— 課題一覧 —
(A) 任意後見の解説文で「自分の判断能力が無くなって」から始まる段落を、主な事実を残したまま箇条書きに書き直してください。
(B) 任意後見の解説文から、「それぞれの言葉の意味を知って」を含む語句で始まり「をどう理解すればいいですか?」で終わる部分を、一字も変えずに書き写してください。

----- 読解用本文 -----

- 任意後見受任者と任意後見人・任意後見監督人は存在する時期が異なる
- 任意後見受任者とは、後に任意後見人となる人のことをいう
- 任意後見人とは、財産管理・療養介護のための契約などを行う人のこと
- 任意後見監督人は家庭裁判所が選任する
【Cross Talk 】任意後見受任者・任意後見人・任意後見監督人、似たような言葉の意味が分かりづらいのですが…
終活をしており任意後見の利用を考えています。いろいろ調べていると、任意後見受任者・任意後見人・任意後見監督人など、いろんな人がいてわかりにくいです。
それぞれの言葉の意味を知っておくと区別しやすいですよ!どのタイミングで出てくる人か、どんな人がなるのか、誰が選任するのかなどの基本的なことをおさらいしましょう。
是非教えてください!
自分の判断能力が無くなって後見が開始するときに、自分が選んだ後見人に事務を依頼できるのが任意後見制度です。この制度についての解説をする際に、任意後見〇〇という単語が頻繁に出てくるので、法律用語に馴染みがなければなかなか理解しにくいです。任意後見受任者・任意後見人・任意後見監督人それぞれの単語の意味と、どのような違いがあるのかについて整理をしましょう。
任意後見受任者・任意後見人・任意後見監督人の意味を確認
- 任意後見受任者・任意後見人・任意後見監督人それぞれの言葉の意味
- 任意後見受任者・任意後見人・任意後見監督人はどのような人がなるのか
任意後見受任者・任意後見人・任意後見監督人それぞれの言葉の意味をどう理解すればいいですか?
一つずつ確認しましょう。
任意後見受任者・任意後見人・任意後見監督人の言葉の意味を確認しましょう。
任意後見受任者
任意後見受任者とは、後見が開始した段階で任意後見人となってもらう人のことをいいます。 任意後見契約では、将来判断能力がなくなったときに任意後見人としての業務が開始され本人のために事務を行います。
つまり、任意後見契約が締結されても、判断能力がなくなって任意後見が開始されるまでは任意後見人はいないので、その間に任意後見人になる人のことを指すために使われる用語です。 任意後見受任者に関しては、任意後見契約に関する法律(以下「任意後見契約法」)2条3号で規定されているので、法律用語です。
誰を任意後見受任者とすることも自由ですが、任意後見を利用する際、- 以下の民法847条の後見人の欠格事由がある人
- 家庭裁判所に法定代理人・保佐人・補助人を免ぜられた人(同条2号)
- 破産者(自己破産手続き開始決定を受けてから免責がされるまでの間の人)(同条3号)
- 行方の知れない人(同条5号)

----- 提供データ -----

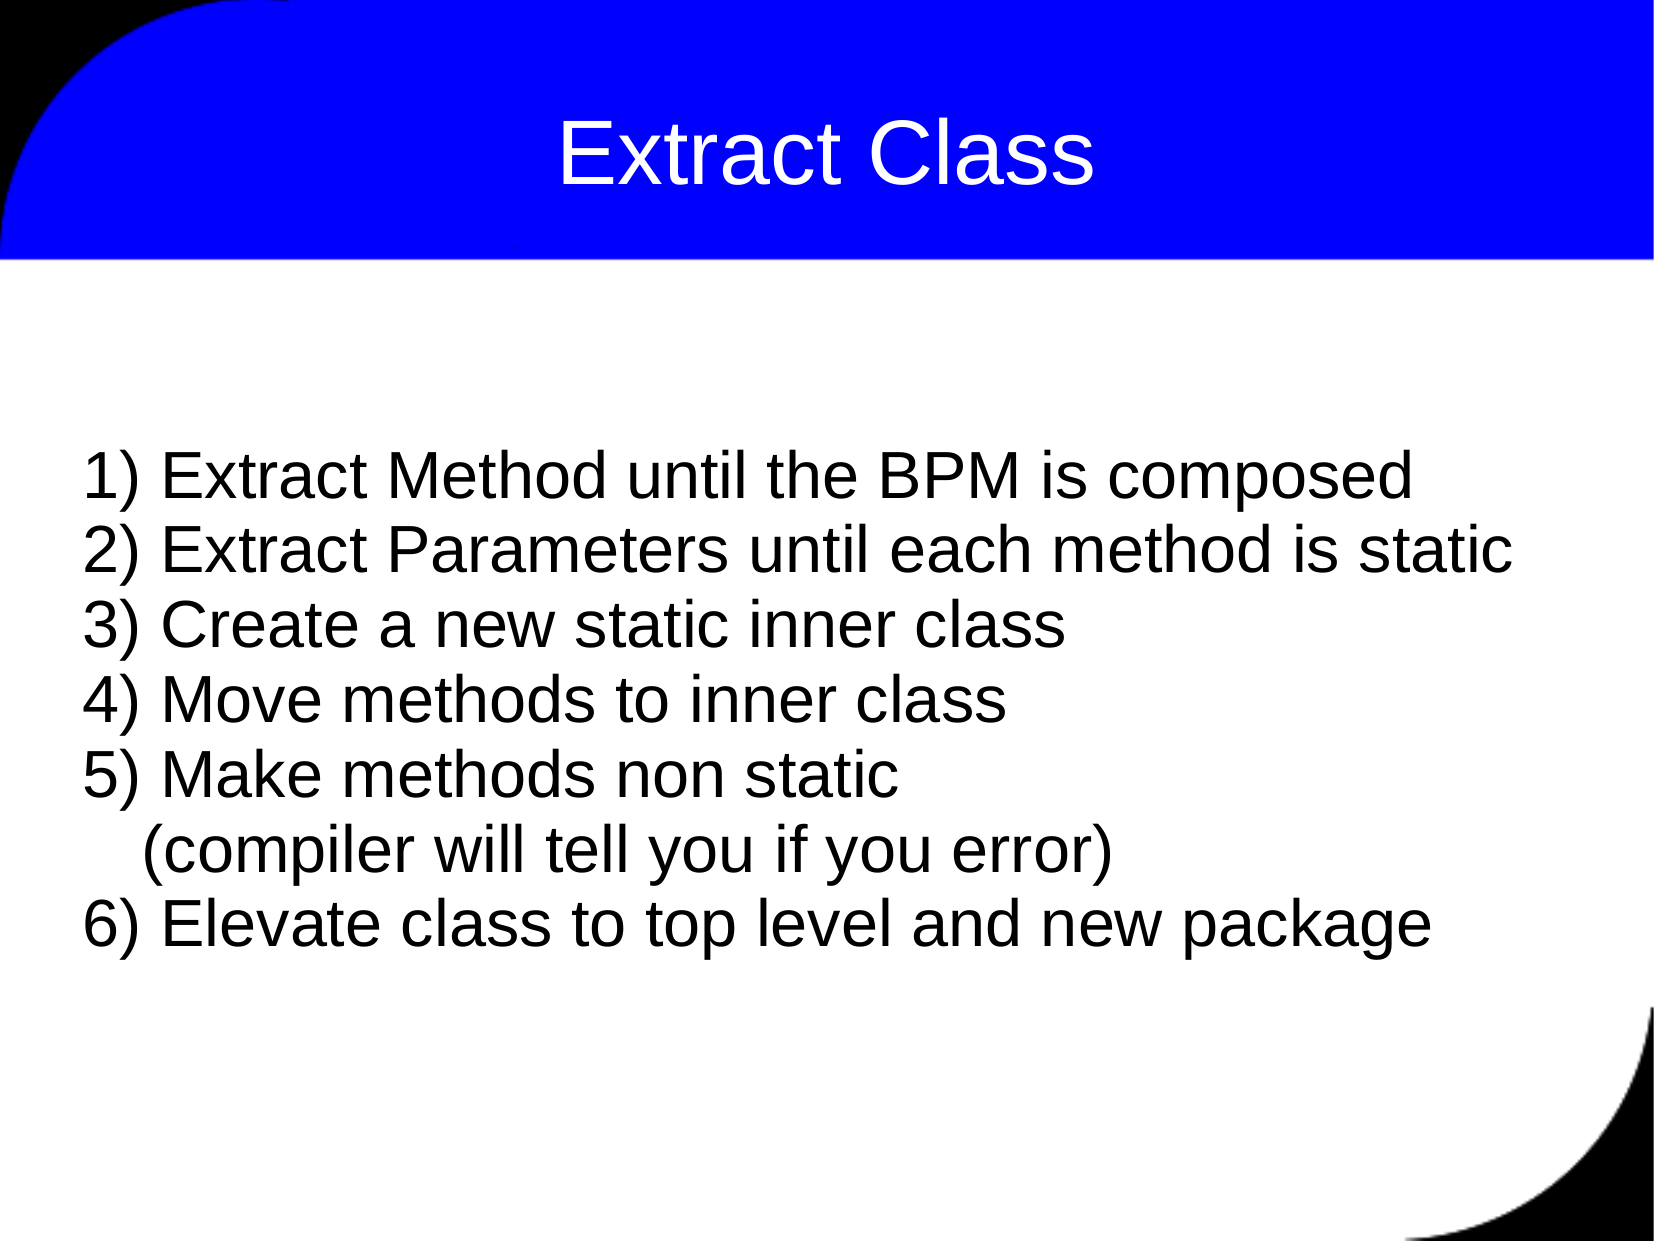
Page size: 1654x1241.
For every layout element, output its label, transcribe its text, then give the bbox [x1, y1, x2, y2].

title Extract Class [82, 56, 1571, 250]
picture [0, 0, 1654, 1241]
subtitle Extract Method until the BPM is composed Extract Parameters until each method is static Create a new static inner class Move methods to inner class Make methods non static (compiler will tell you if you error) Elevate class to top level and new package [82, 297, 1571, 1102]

-----
----- 提供データ -----

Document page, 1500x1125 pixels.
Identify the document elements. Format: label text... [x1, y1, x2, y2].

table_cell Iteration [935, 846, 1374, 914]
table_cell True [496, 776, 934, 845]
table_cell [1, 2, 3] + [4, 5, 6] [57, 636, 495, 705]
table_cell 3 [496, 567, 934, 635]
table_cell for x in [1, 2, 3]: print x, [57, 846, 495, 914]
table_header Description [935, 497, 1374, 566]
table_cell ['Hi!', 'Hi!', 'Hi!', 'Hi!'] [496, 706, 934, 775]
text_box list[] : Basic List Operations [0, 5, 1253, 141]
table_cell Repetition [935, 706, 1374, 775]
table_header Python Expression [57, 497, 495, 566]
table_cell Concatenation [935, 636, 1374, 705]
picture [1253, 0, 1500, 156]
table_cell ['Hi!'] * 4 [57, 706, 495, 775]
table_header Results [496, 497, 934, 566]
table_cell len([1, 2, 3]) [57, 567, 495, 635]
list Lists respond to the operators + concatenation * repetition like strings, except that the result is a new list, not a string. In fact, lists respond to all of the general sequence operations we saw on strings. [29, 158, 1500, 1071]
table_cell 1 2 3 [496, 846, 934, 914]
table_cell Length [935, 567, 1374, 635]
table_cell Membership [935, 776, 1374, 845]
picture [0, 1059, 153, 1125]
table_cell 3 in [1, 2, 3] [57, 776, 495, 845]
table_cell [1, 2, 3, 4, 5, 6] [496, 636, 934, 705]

-----

— 最終結果 —
(A)
- 任意後見制度は、本人の判断能力が無くなって後見が始まるときに、自分が選んだ後見人に事務を依頼できる制度である。
- 制度の解説では「任意後見〇〇」という単語が頻繁に出てくるため、法律用語に馴染みがないと理解しにくい。
- そこで、任意後見受任者・任意後見人・任意後見監督人の意味と違いを整理する。

(B)
それぞれの言葉の意味を知っておくと区別しやすいですよ!どのタイミングで出てくる人か、どんな人がなるのか、誰が選任するのかなどの基本的なことをおさらいしましょう。
是非教えてください!
自分の判断能力が無くなって後見が開始するときに、自分が選んだ後見人に事務を依頼できるのが任意後見制度です。この制度についての解説をする際に、任意後見〇〇という単語が頻繁に出てくるので、法律用語に馴染みがなければなかなか理解しにくいです。任意後見受任者・任意後見人・任意後見監督人それぞれの単語の意味と、どのような違いがあるのかについて整理をしましょう。
任意後見受任者・任意後見人・任意後見監督人の意味を確認
- 任意後見受任者・任意後見人・任意後見監督人それぞれの言葉の意味
- 任意後見受任者・任意後見人・任意後見監督人はどのような人がなるのか
任意後見受任者・任意後見人・任意後見監督人それぞれの言葉の意味をどう理解すればいいですか?